» Passage

============================================================

Mary Harris Jones, also known as Mother Jones, lost absolutely everything in her life. In 1867, she watched her husband and her four children all die in a yellow fever epidemic. Devastated, she relocated to Chicago and began a business as a dressmaker, only to see all her belongings destroyed in the Great Fire of 1871. At this time when she was at her worst or thinking she may be too old at 41, she now turned to a new career: fighting for the rights of others. Mother Jones began fighting for the rights of mine workers and child laborers, even going to prison to defend them. In 1903, at the age of 73, she organized a march of hundreds of child laborers to see President Theodore Roosevelt and brought the issue of child labor to the forefront of the American conscience. In the 1920s, well into her nineties, she still travelled across the country speaking to labor groups who celebrated her determination. Schools and even a magazine were named after a woman who refused to let herself be defeated and lived by her motto, “Pray for the dead, but fight like hell for the living.”

============================================================

» Data
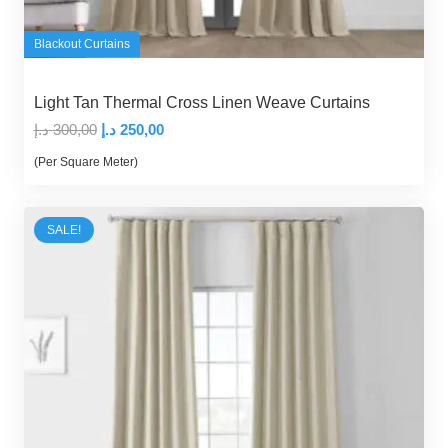
Blackout Curtains
Light Tan Thermal Cross Linen Weave Curtains
Original
Current
د.إ
300,00
د.إ
250,00
price
price
(Per Square Meter)
was:
is:
300,00 د.إ.
250,00 د.إ.
SALE!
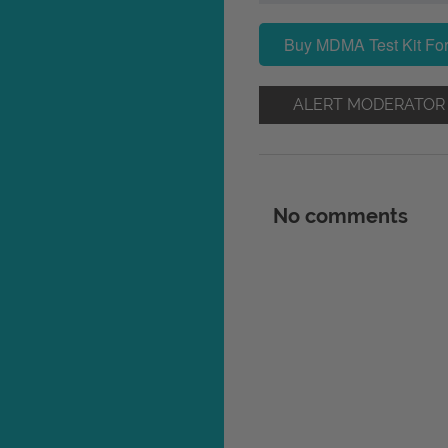
Buy MDMA Test Kit For
ALERT MODERATOR
No comments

============================================================

» Parts of the exercise
a: Sum up the passage about Mother Jones in two sentences.
b: Pick up the passage about Mother Jones after its final sentence and carry it further.

» Answer set
a: After losing her husband and four children to a yellow fever epidemic in 1867 and then all her belongings in the Great Fire of 1871, Mary Harris Jones, known as Mother Jones, turned at 41 to fighting for the rights of mine workers and child laborers, even going to prison for them. At 73 she led a march of hundreds of child laborers to see President Theodore Roosevelt, and in her nineties she was still traveling the country to speak to labor groups, living by her motto, "Pray for the dead, but fight like hell for the living."

b:
Andrew Jacksons father died before he was born. He was raised by his widowed mother in near-poverty in South Carolina as the American Revolution erupted. At the age of 13 in 1780, he began working as a messenger for the Continental Army but was captured by the British. He and his older brother were beaten by British officers and were eventually released to the custody of their mother. Soon afterward, his brother and mother contracted smallpox and died. At the age of 14, Jackson was now utterly alone. But Jackson would not allow himself to be beaten by life. He rallied back, and by the age of 20, he had been admitted to the South Carolina bar to become an attorney.
Jackson soon moved to Tennessee and rose quickly through his hard work. By the time he was 35, he had already been a member of Congress and a justice on the Tennessee Supreme Court. And he was just getting started. Within a few years, he had become a war hero for his exploits in the War of 1812, become governor of the Florida Territory, become the governor of Tennessee, become a US Senator from Tennessee, and had become the richest man in Tennessee. In 1828, he was elected President of the United States. He became one of the most respected men of his time because of his determination to never give up.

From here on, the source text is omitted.